Intuition or interpretation of the first term of the Mumford Shah functional in image processing I was hoping someone could explain the intuition behind the first term of the Mumford-Shah functional, used in image segmentation problems. I have been watching an interesting video series on variational methods in image processing, but the presenter kind of glosses over the explanation of the terms in the Mumford-Shah functional. 

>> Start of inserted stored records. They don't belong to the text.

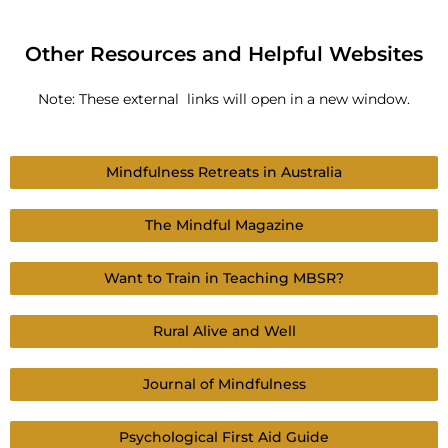
Other Resources and Helpful Websites
Note: These external links will open in a new window.
Mindfulness Retreats in Australia
The Mindful Magazine
Want to Train in Teaching MBSR?
Rural Alive and Well
Journal of Mindfulness
Psychological First Aid Guide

The form of the M-S functional (taken from Wikipedia) is:
$$
E [ J , B ] = C \int _ { D } ( I ( \vec { x } ) - J ( \vec { x } ) ) ^ { 2 } d \vec { x } + A \int _ { D / B } \vec { \nabla } J ( \vec { x } ) \cdot \vec { \nabla } J ( \vec { x } ) d \vec { x } + B \int _ { B } d s
$$ 
This first term $(I(x) - J(x))^2$ is unclear to me. According to Wikipedia $I(X)$ is the image and $J(x)$ is an image model. But I am not clear on what is meant by the "image model" versus the image itself? Is there some prediction of the pixel intensities that creates a model $J(x)$ and then the first term compared the predicted intensities versus the actual intensities in $I(x)$. I was not clear on how the model $J(x)$ was computed. Is it a regression, or a local average over the domain, or such. 
If anyone can explain this first term in the model, or point me to a good explanation, that would be really helpful. 
Also note, I did read this related Stackexchange post, but it did not really provide enough intuition. 
The image function in Mumford-Shah functional in image segmentation
 A: If you look at Optimal Approximations by Piecewise Smooth Functions and Associated Variational Problems by Mumford and Shah, you'll see that the idea is to segment an image into a decomposition of disjoint regions $\{R_j\}$ such that $I(x)$ varies slowly within each region $R_i$, but quickly across the boundaries between two regions. The idea is to use some piecewise smooth function $J$ to approximate the image $I$. The point of the first term is to be able to use this approximation to match the image on a single region. Assuming $J$ on some region is very smooth, then $I$ on that region must also be smooth if term 1 is small. The idea is that an image segment should be smooth; e.g., it should include the surface of an apple but not allow the decidedly non-smooth discontinuous jump to the white background wall behind it. In other words, term 1 enforces smoothness within each region (i.e., intra-region self-similarity).
The exact form of this approximation is left vague, as it is task-dependent. Being piecewise constant, or only allowing linear variability on each region, as examples, are all reasonable, valid options, but it can also be more powerful functions. However, obviously a powerful $J$ can arbitrarily closely approximate $I$, meaning term 1 will shrink to zero. What exactly, then, enforces smoothness in a single region in this case? Well, term 2 does. If $J$ becomes too complex (i.e., too powerful, capable of representing a highly discontinuous region to shrink term 1), then $||\nabla J||_2^2$ will increase. Term 2 also allows us to sidestep the issue of the exact form of $J$, because it penalizes excessive "complexity" regardless of its exact parameterization.
But there is a hole in having just term 1 and 2. Sure, a single region cannot be too non-smooth, but what stops us from having many tiny regions? This would let us shrink term 1 without incurring a penalty from term 2 by cutting out every slowly varying region no matter how tiny it is. This is accomplished by term 3, which penalizes the total length of all inter-region boundaries, preventing the presence of many small boundaries.